On February 11, 2025, a U.S. federal court issued a landmark ruling on fair use in AI training data. In Thomson Reuters Enter. Ctr. GmbH v. Ross Intel. Inc., the court found that Ross Intelligence’s use of Thomson Reuters’s Westlaw headnotes to train a nongenerative AI tool was not protected by fair use.
At the time of the district court’s ruling, the decision sparked widespread media coverage, with many commentators suggesting it set a precedent for the flood of AI-related copyright lawsuits then pending. However, the ruling has had a narrower applicability than some headlines suggested.
Why the Thomson Reuters v. Ross Ruling Was Limited
Key differences limited the breadth of the case’s influence. These included the nature of Ross’s product, access to the copyrighted works, and the type of AI involved.
Ross’s AI tool directly competed with Thomson Reuters’s Westlaw platform, creating a clear market substitute. This harmed Thomson Reuters’s potential market, including the market for licensing training data.
Westlaw’s headnotes are behind a paywall, available only to subscribers. Ross’s unauthorized access and use of this content undermined its fair use argument.
Generative vs. Nongenerative AI: A Critical Distinction
The type of AI at issue was a critical factor in the court’s decision. Ross’s nongenerative tool used the headnotes to enhance a legal research tool that performed the same basic function as Westlaw. Because the use was not transformative, the court found against Ross on fair use’s first factor.

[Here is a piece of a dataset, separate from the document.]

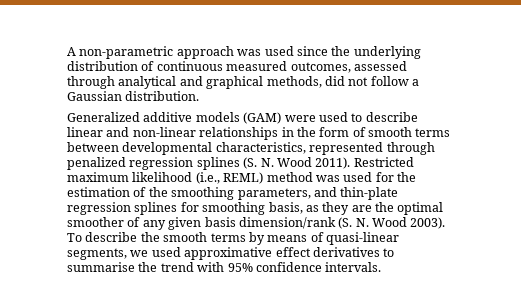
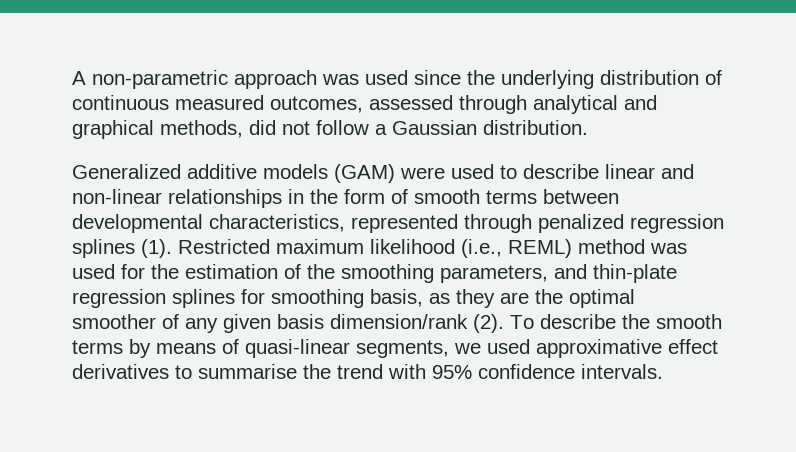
[243,157,351,169] (S. N. Wood 2011). -> [141,239,172,258] (1).
[338,217,446,229] (S. N. Wood 2003). -> [473,314,504,333] (2).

Many AI copyright cases involve generative AI models that synthesize training data into entirely new outputs. Courts have since addressed how these transformative uses fit into the fair use framework.
Within weeks of the Thomson Reuters decision, two Northern District of California judges ruled on closely related questions involving large language models trained on copyrighted books. In Bartz v. Anthropic, the court held that training Anthropic’s models on lawfully acquired copyrighted books was fair use. However, the court found infringing when books were obtained from pirate libraries.
A similar split was reached in Kadrey v. Meta, involving Meta’s Llama models. These rulings sharpen the distinction between generative and nongenerative AI, as well as lawful and unlawful acquisition of training data.
The line that matters most is not only generative versus nongenerative AI, but also lawful acquisition versus unlawful acquisition of the underlying training data. Companies should vet the provenance of training data, not just how they classify the type of AI involved.
The Ongoing Appeal and Its Implications
The Thomson Reuters v. Ross case is not yet fully resolved. The Third Circuit granted Ross permission to pursue an interlocutory appeal, and oral arguments were heard on June 11, 2026. As of this writing, the appellate decision remains pending, and district court proceedings are stayed.
Reporting from the oral argument suggests that the appellate panel expressed skepticism toward Ross’s transformative-use theory. However, the outcome remains genuinely open, and the Third Circuit’s ruling will be the first federal appellate decision on fair use and AI training data.
Practical Steps for Creators and Businesses
While the legal environment continues to evolve, creators and businesses can take proactive measures to protect their intellectual property. Use strong contracts: Clear licensing terms and usage restrictions can prevent unauthorized use of your content, even for AI training purposes.